The XFLEX HYDRO (Hydropower Extending Power System Flexibility) project is a four-year initiative by leading utilities, equipment manufacturers, universities, research centres and consultancies. It will demonstrate how modern hydropower plants can provide the vital power grid services required by variable renewables such as wind and solar power.
The launch comes after a major UN Emissions Gap Report looking at ways to reduce global carbon emissions said that greater power system flexibility was “key” to integrating larger shares of variable renewable energy into the power supply.
The XFLEX HYDRO technologies to be tested are enhanced variable- and fixed-speed turbine systems, smart controls and a battery-turbine hybrid, each of which will be demonstrated at hydropower plant sites across Europe.
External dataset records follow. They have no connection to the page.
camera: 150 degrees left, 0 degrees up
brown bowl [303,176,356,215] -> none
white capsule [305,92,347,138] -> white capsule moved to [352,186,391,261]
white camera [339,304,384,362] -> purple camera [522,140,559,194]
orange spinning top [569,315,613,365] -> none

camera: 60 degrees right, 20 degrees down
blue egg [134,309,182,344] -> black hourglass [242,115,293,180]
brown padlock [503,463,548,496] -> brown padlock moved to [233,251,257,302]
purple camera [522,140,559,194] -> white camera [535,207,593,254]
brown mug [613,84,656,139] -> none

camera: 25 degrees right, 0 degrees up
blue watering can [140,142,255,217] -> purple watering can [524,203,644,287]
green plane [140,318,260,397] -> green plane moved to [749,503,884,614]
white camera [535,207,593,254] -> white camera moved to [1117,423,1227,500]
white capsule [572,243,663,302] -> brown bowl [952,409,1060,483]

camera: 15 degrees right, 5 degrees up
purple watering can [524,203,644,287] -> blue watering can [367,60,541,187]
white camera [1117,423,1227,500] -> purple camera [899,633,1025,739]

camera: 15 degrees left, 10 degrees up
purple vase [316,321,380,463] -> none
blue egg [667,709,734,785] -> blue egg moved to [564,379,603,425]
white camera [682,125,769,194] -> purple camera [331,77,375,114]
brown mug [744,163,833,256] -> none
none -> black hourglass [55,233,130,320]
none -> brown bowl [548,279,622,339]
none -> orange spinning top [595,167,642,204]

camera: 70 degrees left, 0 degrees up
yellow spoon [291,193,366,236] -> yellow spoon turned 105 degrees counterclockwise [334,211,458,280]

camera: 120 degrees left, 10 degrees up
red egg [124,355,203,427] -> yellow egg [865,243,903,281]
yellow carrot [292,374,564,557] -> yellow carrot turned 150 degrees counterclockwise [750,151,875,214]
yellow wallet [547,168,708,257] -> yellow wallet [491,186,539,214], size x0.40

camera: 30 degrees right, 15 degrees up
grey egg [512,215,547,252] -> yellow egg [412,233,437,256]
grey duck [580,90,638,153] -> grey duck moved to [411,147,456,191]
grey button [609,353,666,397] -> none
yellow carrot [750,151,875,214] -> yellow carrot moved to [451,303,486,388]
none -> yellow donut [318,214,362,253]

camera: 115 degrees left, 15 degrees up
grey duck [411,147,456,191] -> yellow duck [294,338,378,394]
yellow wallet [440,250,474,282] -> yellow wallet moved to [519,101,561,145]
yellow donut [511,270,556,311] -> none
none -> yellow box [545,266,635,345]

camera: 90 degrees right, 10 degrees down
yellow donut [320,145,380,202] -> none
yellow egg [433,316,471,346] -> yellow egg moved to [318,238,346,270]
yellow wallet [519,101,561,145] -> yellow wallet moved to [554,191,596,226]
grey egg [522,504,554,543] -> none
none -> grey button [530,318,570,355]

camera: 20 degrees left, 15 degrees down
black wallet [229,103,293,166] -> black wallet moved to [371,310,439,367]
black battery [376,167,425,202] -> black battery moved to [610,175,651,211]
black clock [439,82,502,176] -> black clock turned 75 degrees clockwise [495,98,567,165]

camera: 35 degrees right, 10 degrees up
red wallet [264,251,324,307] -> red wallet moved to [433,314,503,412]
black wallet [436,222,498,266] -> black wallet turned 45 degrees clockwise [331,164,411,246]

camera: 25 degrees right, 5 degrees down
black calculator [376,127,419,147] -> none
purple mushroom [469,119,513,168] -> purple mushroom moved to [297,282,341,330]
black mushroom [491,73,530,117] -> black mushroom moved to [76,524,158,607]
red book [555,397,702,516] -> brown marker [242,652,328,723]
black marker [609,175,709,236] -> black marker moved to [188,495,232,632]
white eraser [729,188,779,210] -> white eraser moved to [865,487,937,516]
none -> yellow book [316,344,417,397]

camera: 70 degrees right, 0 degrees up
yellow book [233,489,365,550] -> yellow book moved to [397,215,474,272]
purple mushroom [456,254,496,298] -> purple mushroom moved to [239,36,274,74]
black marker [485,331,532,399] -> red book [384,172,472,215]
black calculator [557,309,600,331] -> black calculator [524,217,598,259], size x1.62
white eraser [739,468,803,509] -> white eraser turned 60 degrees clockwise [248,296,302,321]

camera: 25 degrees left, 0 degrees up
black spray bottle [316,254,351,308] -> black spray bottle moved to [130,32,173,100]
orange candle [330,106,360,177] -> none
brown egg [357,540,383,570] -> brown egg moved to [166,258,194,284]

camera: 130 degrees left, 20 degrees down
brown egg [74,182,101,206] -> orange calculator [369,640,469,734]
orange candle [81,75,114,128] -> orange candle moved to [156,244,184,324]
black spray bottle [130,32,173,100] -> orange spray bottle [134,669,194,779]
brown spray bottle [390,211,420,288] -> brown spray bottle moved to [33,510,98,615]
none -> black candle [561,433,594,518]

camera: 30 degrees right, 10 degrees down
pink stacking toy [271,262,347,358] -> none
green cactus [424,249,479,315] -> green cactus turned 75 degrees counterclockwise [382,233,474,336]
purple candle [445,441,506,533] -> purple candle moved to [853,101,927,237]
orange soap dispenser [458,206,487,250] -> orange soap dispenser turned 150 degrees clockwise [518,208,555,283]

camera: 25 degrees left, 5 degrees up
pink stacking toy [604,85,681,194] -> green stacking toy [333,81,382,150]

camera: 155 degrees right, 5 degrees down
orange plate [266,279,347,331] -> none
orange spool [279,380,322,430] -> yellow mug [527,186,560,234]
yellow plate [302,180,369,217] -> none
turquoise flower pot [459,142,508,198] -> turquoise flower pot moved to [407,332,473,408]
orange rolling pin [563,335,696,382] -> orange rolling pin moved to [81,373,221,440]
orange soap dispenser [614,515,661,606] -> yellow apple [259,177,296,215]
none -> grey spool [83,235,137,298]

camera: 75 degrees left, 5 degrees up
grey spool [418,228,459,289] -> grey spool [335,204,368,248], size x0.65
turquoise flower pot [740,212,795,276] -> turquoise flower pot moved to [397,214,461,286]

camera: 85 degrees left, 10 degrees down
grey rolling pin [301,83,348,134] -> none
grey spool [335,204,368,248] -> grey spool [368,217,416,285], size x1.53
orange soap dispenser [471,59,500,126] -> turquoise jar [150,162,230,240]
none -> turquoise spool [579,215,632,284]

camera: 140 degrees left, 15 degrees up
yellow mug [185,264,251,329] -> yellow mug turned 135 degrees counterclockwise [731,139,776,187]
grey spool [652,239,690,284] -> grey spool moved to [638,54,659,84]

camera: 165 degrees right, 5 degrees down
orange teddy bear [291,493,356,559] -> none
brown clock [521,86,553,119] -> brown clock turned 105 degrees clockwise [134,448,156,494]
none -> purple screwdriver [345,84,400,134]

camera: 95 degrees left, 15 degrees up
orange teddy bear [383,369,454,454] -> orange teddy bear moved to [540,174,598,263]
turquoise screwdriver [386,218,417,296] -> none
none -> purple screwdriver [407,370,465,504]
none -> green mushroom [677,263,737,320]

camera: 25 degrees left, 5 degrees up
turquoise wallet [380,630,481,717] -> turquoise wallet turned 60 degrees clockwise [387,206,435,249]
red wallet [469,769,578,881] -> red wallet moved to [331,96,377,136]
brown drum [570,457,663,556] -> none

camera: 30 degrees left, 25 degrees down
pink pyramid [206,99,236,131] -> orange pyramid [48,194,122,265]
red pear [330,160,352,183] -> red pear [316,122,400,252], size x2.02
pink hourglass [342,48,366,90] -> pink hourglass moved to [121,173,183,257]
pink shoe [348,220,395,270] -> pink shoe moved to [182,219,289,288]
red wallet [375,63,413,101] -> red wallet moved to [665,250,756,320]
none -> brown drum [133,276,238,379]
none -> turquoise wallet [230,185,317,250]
"The project aims to increase hydropower’s potential in terms of plant efficiency, thereby boosting electrical power systems and enabling plant and system operators to operate more successfully in electricity markets"
The project will conclude in 2023 by delivering a roadmap to increase adoption of the technologies across the hydropower fleet, with policy and market recommendations for governments, regulators and industry.
The initiative has received funding from the European Union’s Horizon 2020 research and innovation programme. It aims to help the EU achieve a target of achieving 32% of energy from renewable sources by 2030.
Mr Patrick Child, Deputy Director-General for the European Commission’s Directorate-General Research and Innovation, commented: “Combining the excellence and expertise of 19 partners from across Europe, the XFLEX HYDRO project will test innovative solutions based on renewable energy sources that will provide greater flexibility and sustainability to the energy system. The project aims to increase hydropower’s potential in terms of plant efficiency, thereby boosting electrical power systems and enabling plant and system operators to operate more successfully in electricity markets. This can make an impactful contribution to European renewable energy objectives and policies.”
Professor François Avellan of EPFL, the research institute and university leading the project, stated: “Across Europe countries are embracing large-scale electricity generation from renewables such as solar and wind power and shifting away from conventional fossil fuels for electricity generation. The growth in variable renewables is changing how power grids operate, with potential impacts on the stability and security on the whole power grid. This places unprecedented challenges on the hydropower sector to provide flexible and reliable services to the grid.
“The technologies demonstrated by the XFLEX HYDRO project will help hydropower to consolidate its critical role to support the integration of variable renewables into the power grid. This will ensure hydropower operators can maximise their performance and access future energy markets,” he added.
International Hydropower Association
Eddie Rich, Chief Executive of the International Hydropower Association (IHA), which is responsible for XFLEX HYDRO project communications, said: “We need to decarbonise the power sector, and fast, if we are to limit the devastating impacts of climate change. Last month’s UN Emissions Gap Report is a stark reminder that we need hydropower to boost the contribution of variable renewables like wind and solar. The XFLEX HYDRO initiative represents a clear commitment by the European Commission, leading organisations from the hydropower sector and academia to invest in new and innovative hydropower technologies.”